Reduced need for IT resources
Maintaining an on-premise solution requires a lot of time and money – your IT team must administer regular check-ups to improve system availability, perform frequent backups, and maintain or upgrade network hardware as necessary. In the SaaS model, by contrast, all these functions are taken care of by the technology vendor.
Whereas the speed and performance of on-premise solutions depends on your in-house servers, cloud-based systems offer outstanding network performance – all the mining company needs to supply is a fast internet connection, which can often be provided by the vendor. This model ensures that you’ll never outgrow your server’s capacity, nor need to buy and install more hardware to deliver the expected level of performance.
Compared to an on-premise solution, cloud-based offerings require far fewer IT resources to provide outstanding network performance.
Most cloud-based systems offer data backup and restoration, with multiple timed incremental backups. Downtime is also less frequent and impactful because vendors have entire teams dedicated to fixing failures and maximizing system uptime. With cloud-based systems, there is no need to procure and install IT infrastructure and VPN access across multiple sites, nor a dedicated room to house servers, hardware, and an in-house IT team.
Server and data security are also managed by the vendor, who can provide state-of-the-art protection. With the proliferation of sensors and connectivity, mines become increasingly vulnerable to cyberattacks. With hacking techniques becoming more sophisticated each day, mining companies need an equally sophisticated cybersecurity approach to guard their data.
Cloud-based systems offer several advantages over in-house cybersecurity measures. These companies will have entire teams dedicated to protecting mine data and offer features like multi-factor authentication, data encryption, and patch management.
Easier systems maintenance and upgrades
Transitioning from an on-premise to a cloud-based solution greatly increases the speed of updates and bug fixes because all systems maintenance and upgrades are handled by the vendor. Since all updates are rolled out centrally and at the same time, customers are assured that they are running the latest version of the technology.
Our data analysis platform, MetricsManager™ Pro, is cloud based to ensure that updates and bug fixes are rolled out to all customers as quickly as possible.

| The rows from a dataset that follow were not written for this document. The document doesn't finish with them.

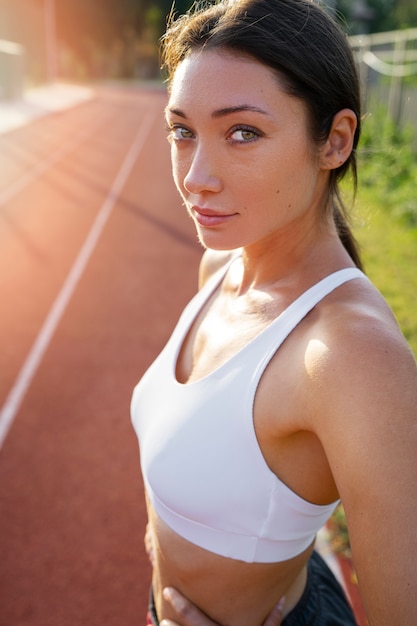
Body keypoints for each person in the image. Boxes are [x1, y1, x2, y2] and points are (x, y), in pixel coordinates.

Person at [130, 1, 417, 624]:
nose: (196, 178)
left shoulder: (351, 356)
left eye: (243, 133)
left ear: (334, 141)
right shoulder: (222, 267)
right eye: (183, 130)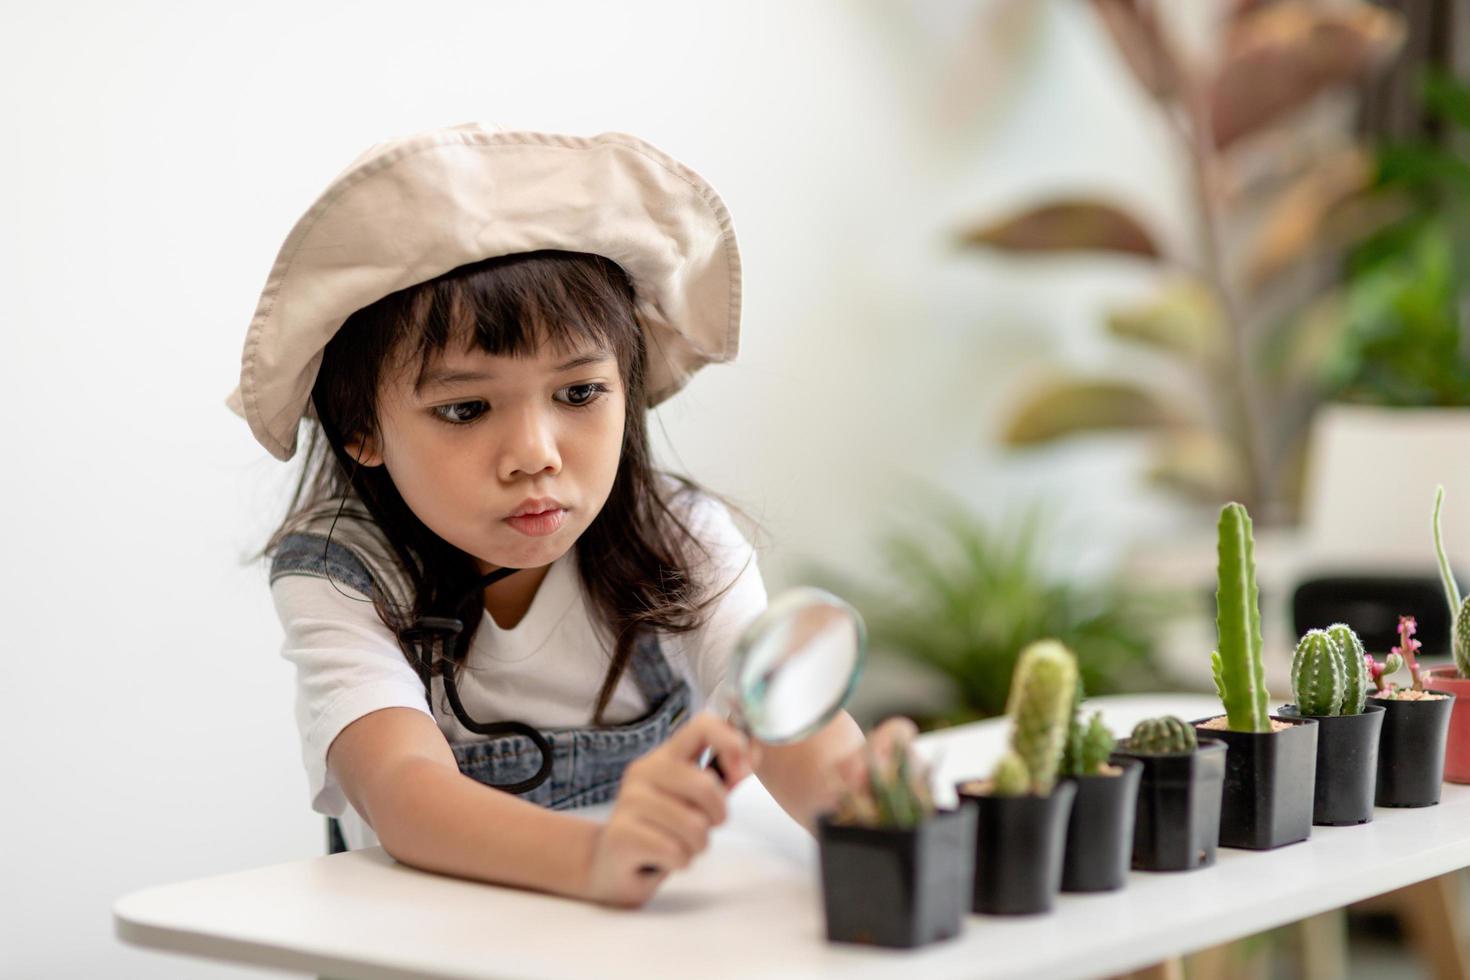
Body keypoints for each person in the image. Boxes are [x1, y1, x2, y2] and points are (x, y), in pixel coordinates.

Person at [228, 123, 918, 910]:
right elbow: (403, 790)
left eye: (580, 393)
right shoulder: (343, 573)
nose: (535, 454)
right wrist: (597, 856)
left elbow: (787, 721)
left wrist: (869, 807)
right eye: (465, 407)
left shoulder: (681, 540)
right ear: (361, 431)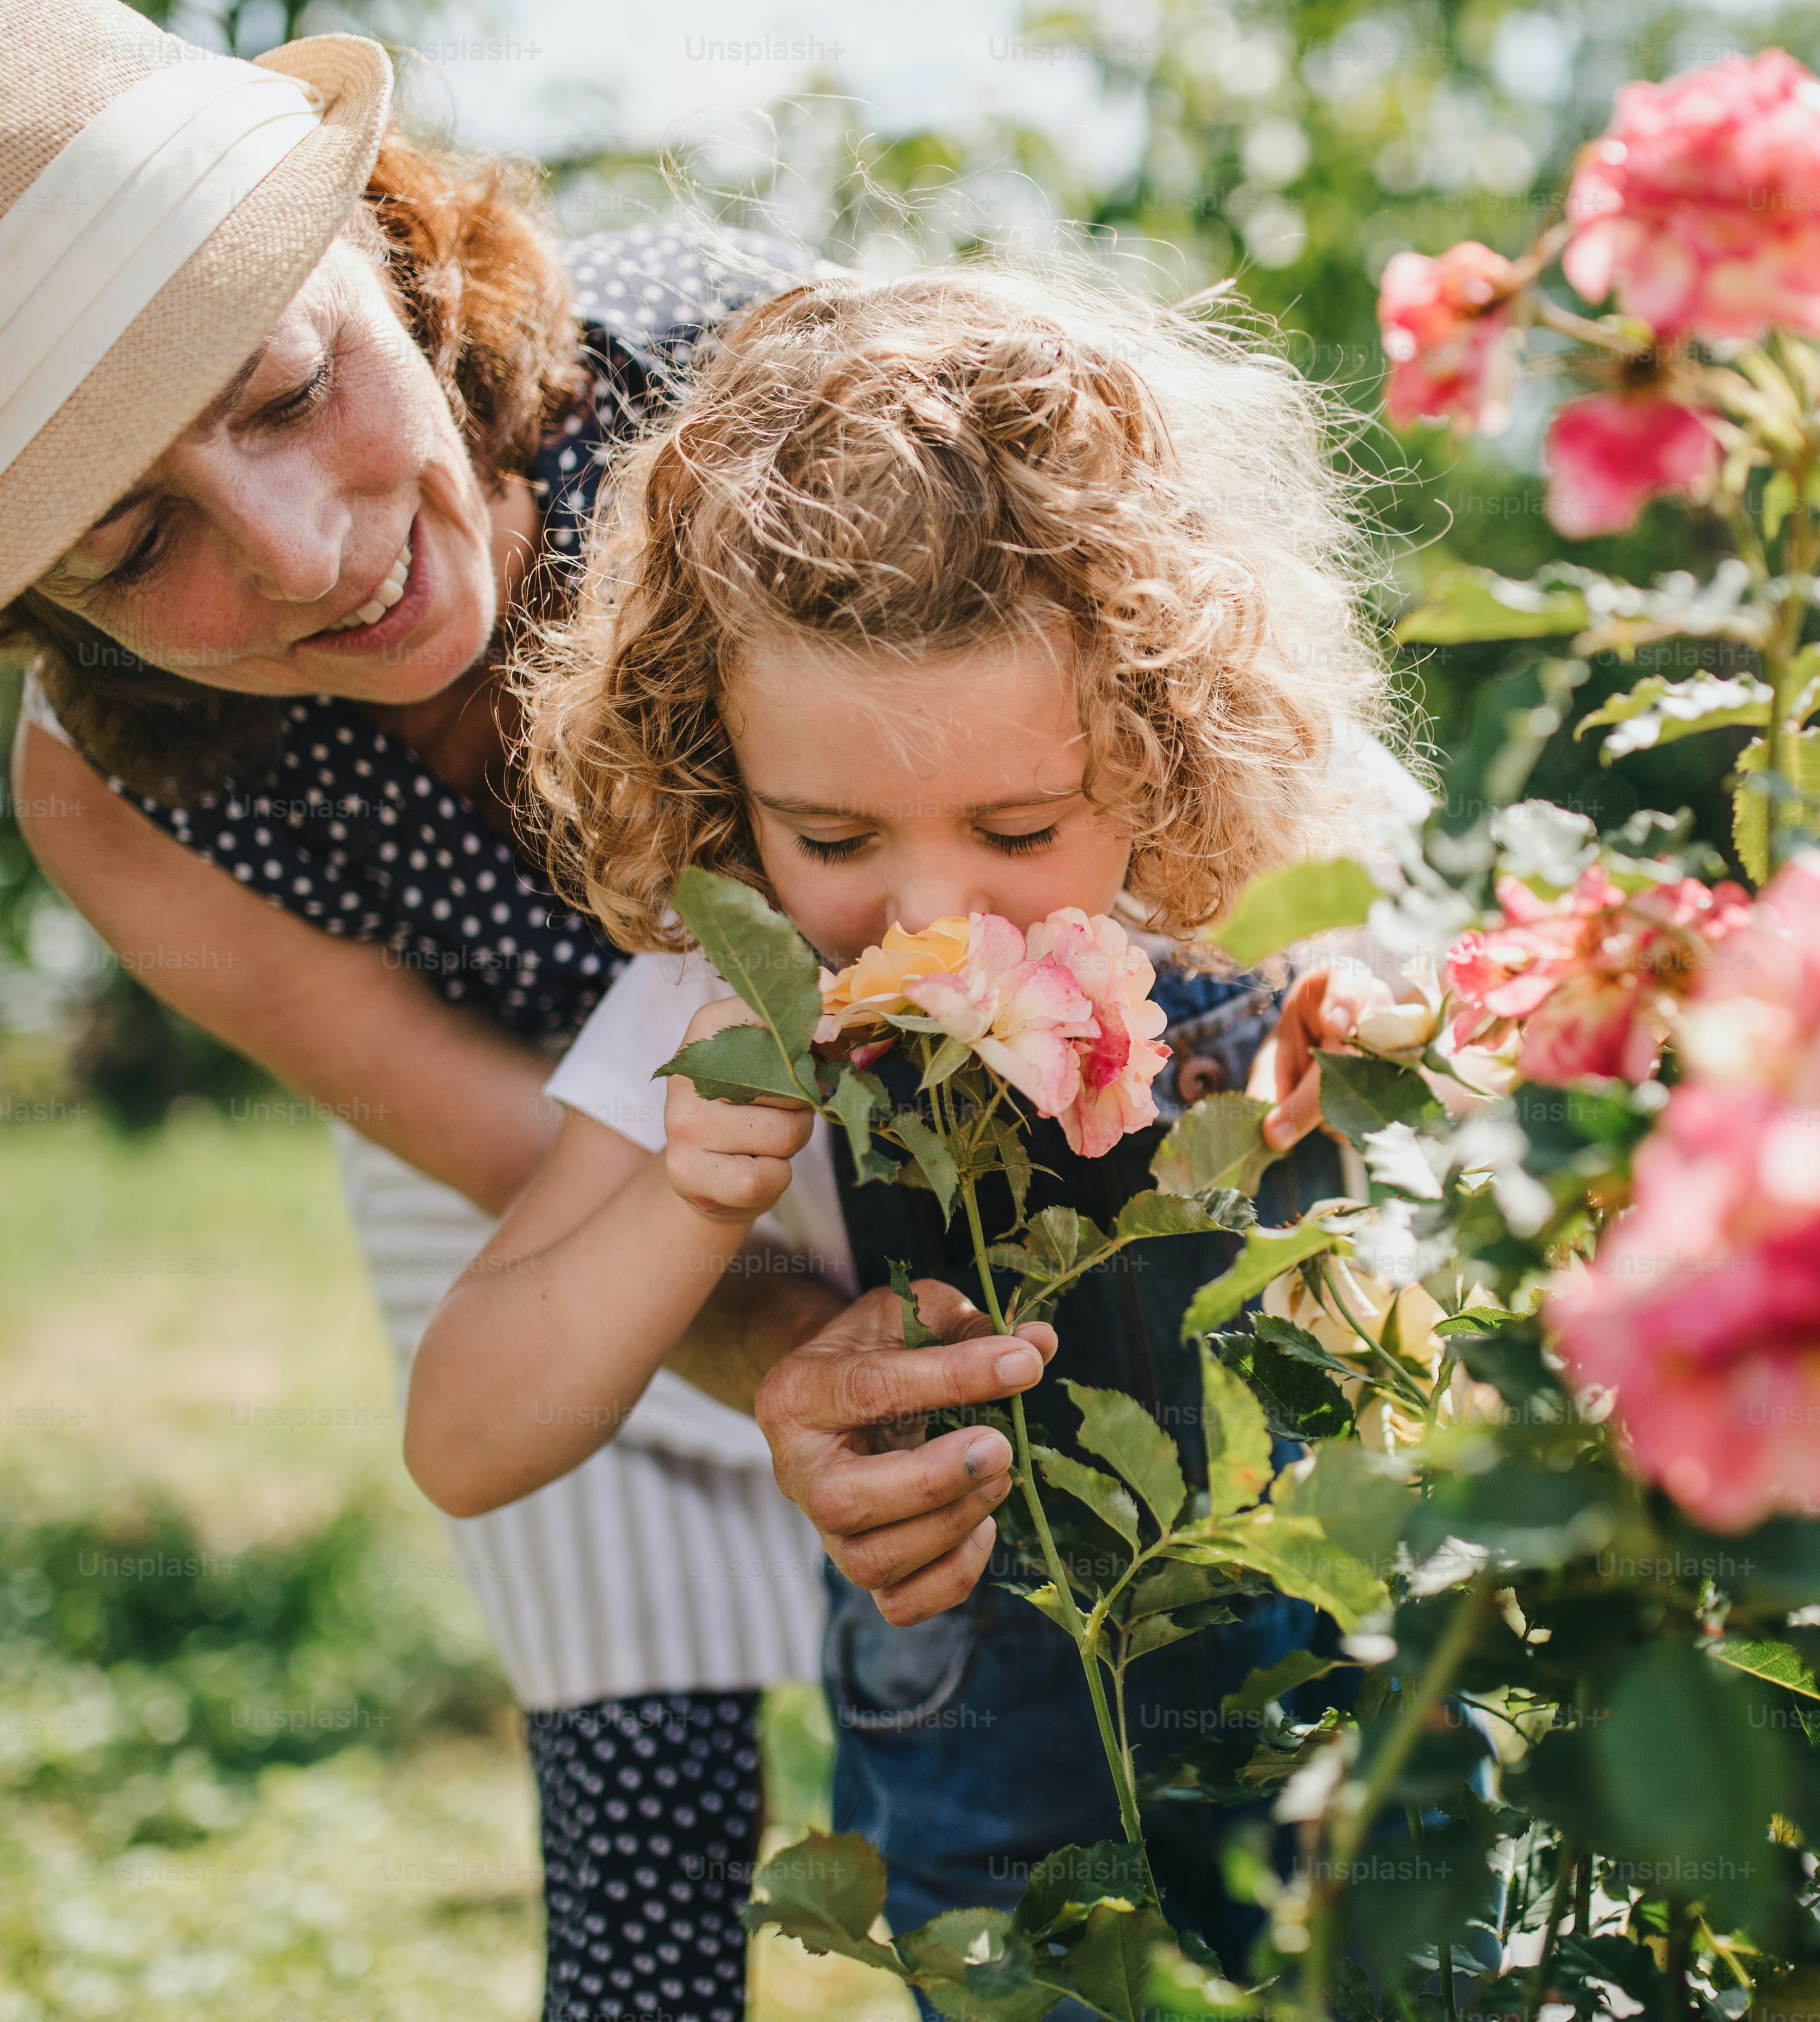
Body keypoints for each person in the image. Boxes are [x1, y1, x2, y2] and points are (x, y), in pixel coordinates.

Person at [0, 4, 1020, 2015]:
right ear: (52, 613)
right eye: (137, 550)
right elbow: (503, 1152)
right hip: (532, 1161)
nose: (311, 556)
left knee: (1041, 1715)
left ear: (393, 248)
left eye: (290, 388)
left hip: (939, 1052)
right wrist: (779, 1361)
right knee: (639, 1818)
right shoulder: (118, 793)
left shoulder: (764, 398)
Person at [401, 258, 1420, 1959]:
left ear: (1162, 726)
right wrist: (687, 1194)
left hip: (1337, 1679)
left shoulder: (1260, 883)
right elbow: (468, 1429)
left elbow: (1521, 1132)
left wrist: (1394, 1059)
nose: (927, 913)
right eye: (834, 838)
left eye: (1018, 835)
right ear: (724, 777)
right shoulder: (728, 991)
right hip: (978, 1725)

Any customizations to your software are portable to future versions, so customers will never need to reimplement or re-customize any preset features. With on-premise solutions, any customizations are linked to the current deployment; when it’s time to upgrade the solution, an in-house IT team will need to test and deploy these customizations wherever it’s installed locally. Additionally, customers can easily purchase upgrades, add functionality, or scale up based on usage.
The future is SaaSy
Historically, mining technology companies have relied on one-time sales to catalyze growth and preserve margins. However, with the expansion of connectivity and proliferation of sensors, software, and computing power, it may be time to rethink the traditional mindset. Digitalization provides an enormous opportunity that mines can’t afford to overlook but, in order to achieve widespread adoption, technologies need to be easy to use, impose low initial acquisition costs, and have the support of a site champion and strong customer success team. By reducing costs, improving the user experience, and shifting the focus towards customer success, the SaaS model creates value alignment between mining companies and technology vendors.